■ **EXERCISE INSTRUCTIONS**
Take each line of the entries below that contains "Kaufberatung" and copy it.

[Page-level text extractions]

══════

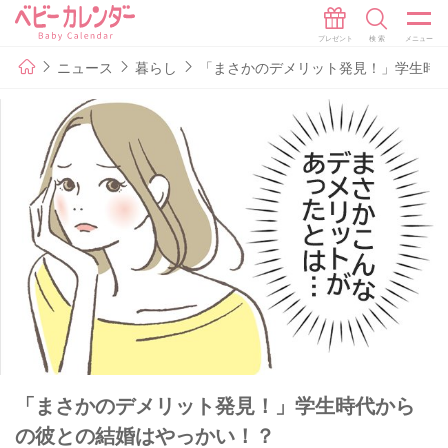
ニュース
暮らし
「まさかのデメリット発見！」学生時
「まさかのデメリット発見！」学生時代から
の彼との結婚はやっかい！？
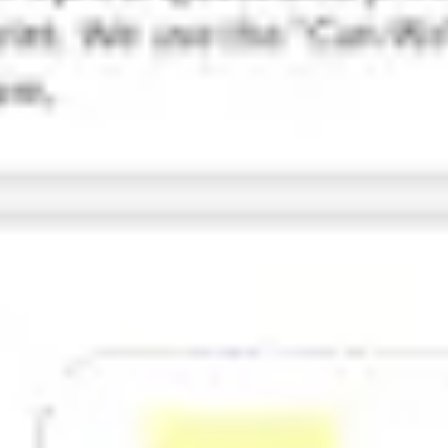
리서치 및 디자인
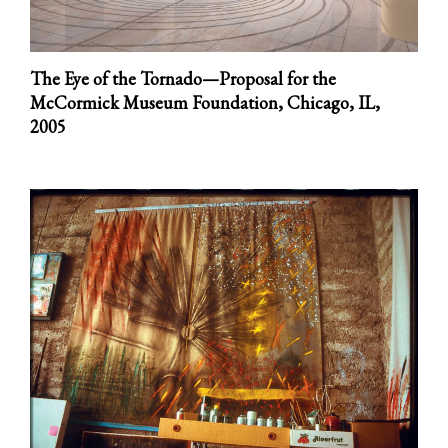
The Eye of the Tornado—Proposal for the
McCormick Museum Foundation, Chicago, IL,
2005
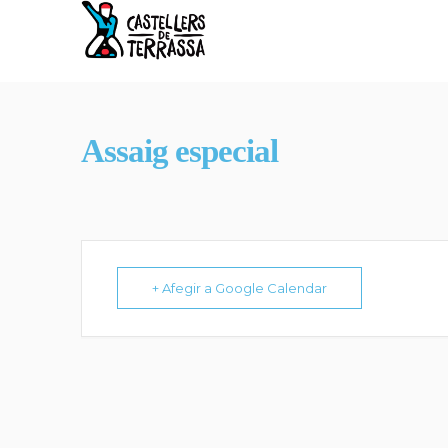
Assaig especial
+ Afegir a Google Calendar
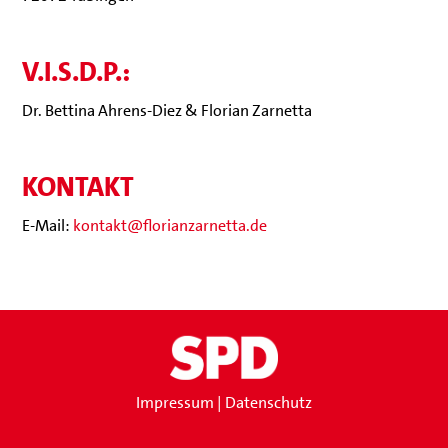
V.I.S.D.P.:
Dr. Bettina Ahrens-Diez & Florian Zarnetta
KONTAKT
E-Mail:
kontak­t@­flo­ri­a­nz­ar­netta.de
Impressum
|
Datenschutz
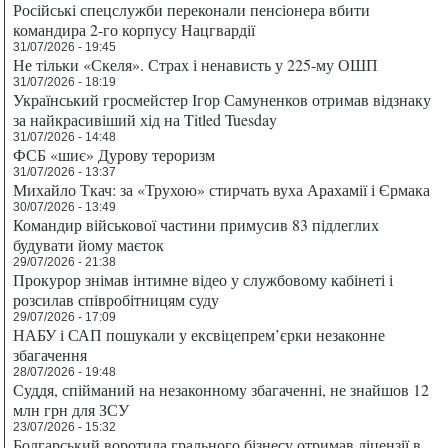
Російські спецслужби переконали пенсіонера вбити
командира 2-го корпусу Нацгвардії
31/07/2026 - 19:45
Не тільки «Скеля». Страх і ненависть у 225-му ОШП
31/07/2026 - 18:19
Український гросмейстер Ігор Самуненков отримав відзнаку
за найкрасивіший хід на Titled Tuesday
31/07/2026 - 14:48
ФСБ «шиє» Дурову тероризм
31/07/2026 - 13:37
Михайло Ткач: за «Трухою» стирчать вуха Арахамії і Єрмака
30/07/2026 - 13:49
Командир військової частини примусив 83 підлеглих
будувати йому маєток
29/07/2026 - 21:38
Прокурор знімав інтимне відео у службовому кабінеті і
розсилав співробітницям суду
29/07/2026 - 17:09
НАБУ і САП пошукали у ексвіцепрем’єрки незаконне
збагачення
28/07/2026 - 19:48
Суддя, спійманий на незаконному збагаченні, не знайшов 12
млн грн для ЗСУ
23/07/2026 - 15:32
Болгарський воротила грального бізнесу отримав ліцензії в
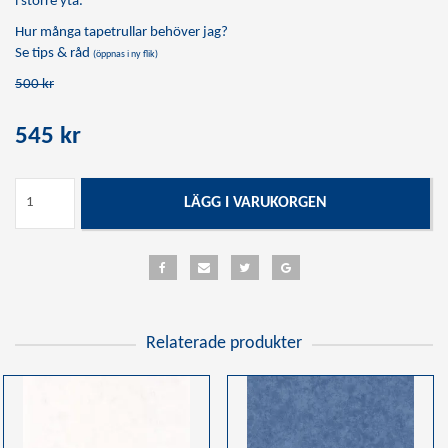
i större yta.
Hur många tapetrullar behöver jag?
Se tips & råd
(öppnas i ny flik)
500 kr
545 kr
LÄGG I VARUKORGEN
Relaterade produkter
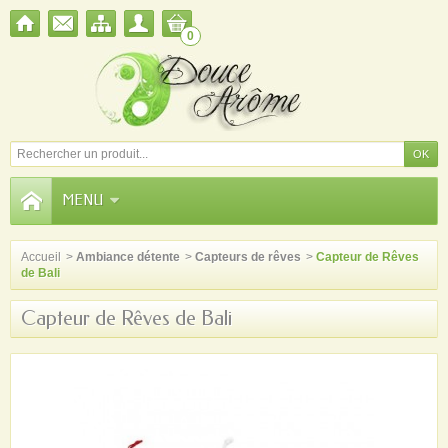
0
MENU
Accueil
>
Ambiance détente
>
Capteurs de rêves
>
Capteur de Rêves
de Bali
Capteur de Rêves de Bali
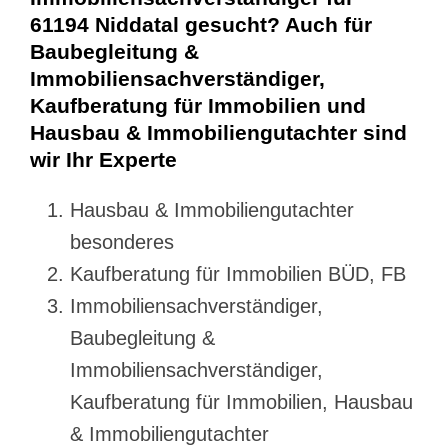
61194 Niddatal gesucht? Auch für
Baubegleitung &
Immobiliensachverständiger,
Kaufberatung für Immobilien und
Hausbau & Immobiliengutachter sind
wir Ihr Experte
Hausbau & Immobiliengutachter
besonderes
Kaufberatung für Immobilien BÜD, FB
Immobiliensachverständiger,
Baubegleitung &
Immobiliensachverständiger,
Kaufberatung für Immobilien, Hausbau
& Immobiliengutachter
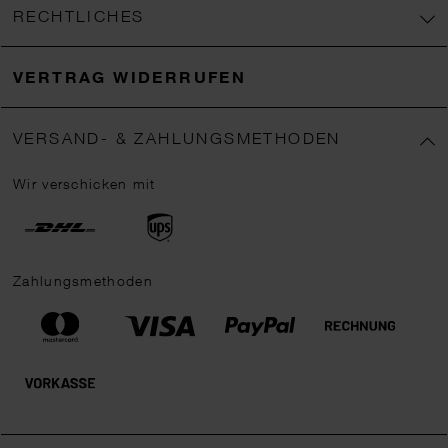
RECHTLICHES
VERTRAG WIDERRUFEN
VERSAND- & ZAHLUNGSMETHODEN
Wir verschicken mit
Zahlungsmethoden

══════

■ **WRITTEN ANSWER**
Kaufberatung für Immobilien und
Kaufberatung für Immobilien BÜD, FB
Kaufberatung für Immobilien, Hausbau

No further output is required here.